- Theatrical release poster
- Directed by: Eric Schaeffer
- Written by: Eric Schaeffer
- Produced by: Terence Michael; Chip Hourihan; Bob Kravitz; Noel Ashman;
- Starring: Alan King; Elizabeth Reaser; Eric Schaeffer; Charles Parnell; Jill Sobule;
- Cinematography: Marc Blandori
- Edited by: Mitchel Stanley
- Music by: Veigar Margeirsson
- Production company: Terence Michael Productions
- Distributed by: Sky Island Films
- Release date: March 13, 2004 (SXSW);
- Running time: 134 minutes
- Country: United States
- Language: English
- Box office: $10,637

= Mind the Gap (2004 film) =

2004 American comedy-drama film

Mind the Gap is a 2004 American multi-story comedy-drama film, written and directed by Eric Schaeffer. The film moves back and forth between five separate stories that interconnect with each other by the end of the film. The film stars Elizabeth Reaser, Eric Schaeffer, Jill Sobule in her final film, Charles Parnell, John Heard, Vera Farmiga, and Alan King in his last film role.

==Plot==
Five New Yorkers come to terms with the bitter-sweet reality of life in this collection of intertwined stories. Single dad Sam (Eric Schaeffer) struggles to raise his son; elderly Herb (Alan King) honors a deceased friend with a perilous act; musician Jody (Jill Sobule) worries what heartache will do to her pacemaker; free-spirited Malissa (Elizabeth Reaser) cares for her sick mother; and John (Charles Parnell) reels from his failed marriage.

==Production==
The film was written and directed by Eric Schaeffer, who also stars in the film. It was produced by Terence Michael, Chip Hourihan, Bob Kravitz and Noel Ashman. The film was distributed by Sky Island Films, Showtime Networks and 111 Pictures, and premiered at South by Southwest on March 13, 2004. It was later released in New York on September 24, 2004. Most of the film was shot in Vermont, including the North Carolina scenes and most of the interiors. Exterior shots were also filmed in New York City and Tucson, Arizona.

==Reception==

===Box office===
The film made $5,503 in its opening weekend, after being released to one theater screen in New York City. Mind the Gap went on to gross a total of $10,637 domestically, from the limited release in the United States.

===Critical response===
The film received generally mixed reviews from film critics. Mind the Gap holds a 59% approval rating on aggregator website Rotten Tomatoes, based on 17 critical reviews, with an average rating of 5.6/10. On Metacritic the film scored a 46 out of 100 rating, based on 10 reviews, indicating "mixed or average reviews". Joe Leydon of Variety wrote: "Warm-hearted but clear-eyed indie effort richly repays audience patience during deliberately paced and provocatively allusive early scenes with a cumulative emotional impact that is immensely satisfying."

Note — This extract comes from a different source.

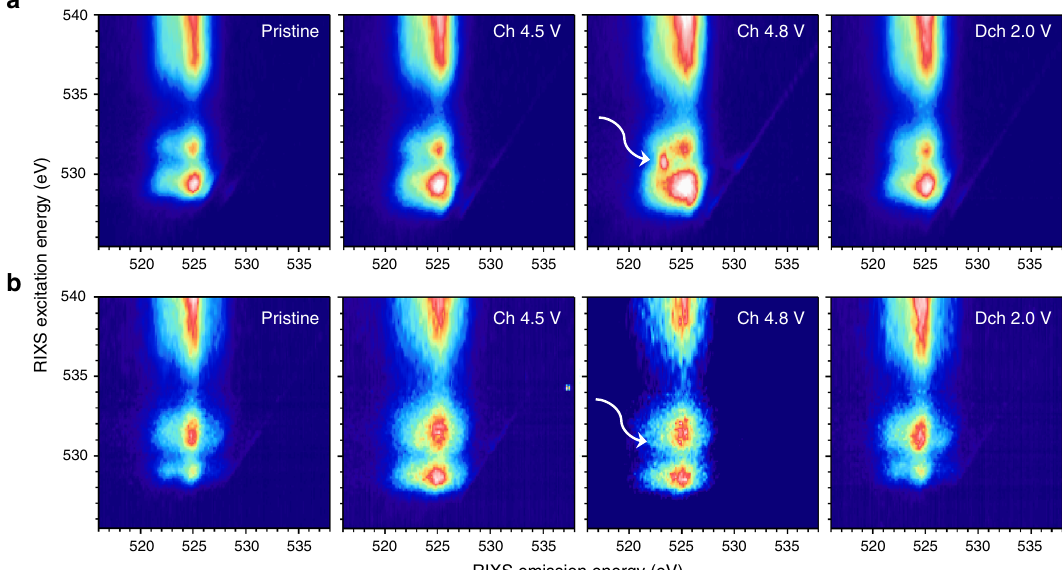
Fig. 5 Electronic structures of O as probed by RIXS. O K-edge RIXS maps of a LNMO and b LNRO electrodes at different states of charge. The while arrow points to the speci fi c oxygen redox state that is absent in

Frank Scheck of The Hollywood Reporter wrote: "An overly ambitious, overly complex and overly long opus that bites off more than it can chew." Ella Taylor of LA Weekly gave a positive review, writing: "You can see what's coming five minutes into the movie, but capable acting lends it a certain superficial charm." Anita Gates of The New York Times wrote: "Mr. Schaeffer takes his time cryptically setting up his characters' situations in the film. When they finally start moving toward one another and revealing their secrets, the revelations flow like diet soda. The improbable ending is oddly satisfying. But don't ask moviegoers to believe that Sam and Malissa would both find parking spaces right in front of Lenox Hill Hospital."

At the 2004 South by Southwest Film Festival, the film won the Special Jury Award for Narrative Feature award for Schaeffer.